The Feast of the Holy Trinity - Proverbs 8:1-4; 22-31

This Sunday is the Feast of the Holy Trinity and wisdom would be wise to advise us to say as little as possible about the mystery that defies definition. Or if we are so bold to attempt an analogy we should preface everything we say with St. Paul’s word picture of the temporal peering into the eternal, “Now we see but a poor reflection as in a mirror…” or the words of Job after God showed up. “I’ve spoken of things too great for me to understand.” That doesn’t mean there isn’t something to say, only that an analogy easily understood will always be a poor reflection of the definitive truth. Like a joke that has to be explained it loses something in the translation. So the best thing to be said is that the unity of the Trinity is not to be explained to the human mind but believed in the human heart. What we are to believe is that the unity of the Trinity is the ultimate expression love. In the creative unity of love Father Son Spirit calls forth from nothing all that is and it is very good. In the redeeming unity of love Father Son Spirit dies for the created whose lust for creator status turned the goodness of creation into something less. In the sustaining unity of love Father Son Spirit rejoicing in the inhabited world and delighting in the human race continually recreates us so that the goodness of God’s creation, light and love, might overcome the darkness and death of human design. Father Son Spirit is the Unity of Love beyond knowing except our knowing it is all we need to be holy and whole.

2 comments:

  1. Yes, it's really hard to talk about the Trinity. After all, we're talking here about the very "being" of God. I certainly believe we can sense something about God's nature - and what we sense is profound love, as you pointed out. But we'd have to be awfully arrogant to try to make assertions about the inner being of a God who is so vast, so grand, so profoundly loving.
    I think we struggle to even talk about our own being. We can certainly talk about our physical bodies(although I think there's more mystery in that subject than we often realize).
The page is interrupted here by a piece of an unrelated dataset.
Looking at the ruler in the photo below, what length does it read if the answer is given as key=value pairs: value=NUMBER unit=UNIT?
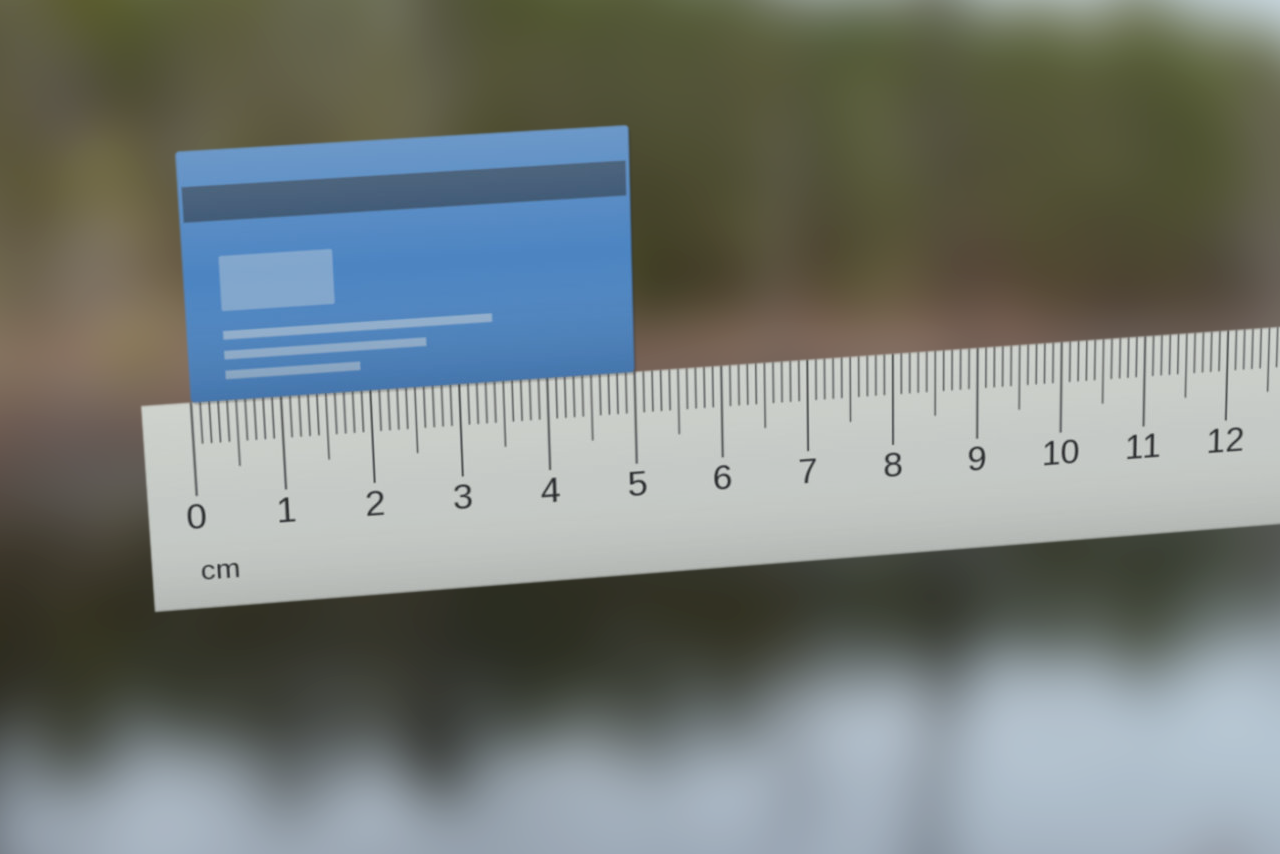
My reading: value=5 unit=cm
But what can we really say about other aspects of our being? Like our psyche, for instance? Or our soul, or spirit? What can we really say about the phenomenon of mind? Or intuition?
    If we struggle to talk about the makeup of our own being, how much more difficult is it to speculate about God's being?

    ReplyDelete
  2. Good point, Rich. If we only dimly understand our own being how can we imagine the infinte? That is why the incarnation - God come down - is the essential word about God.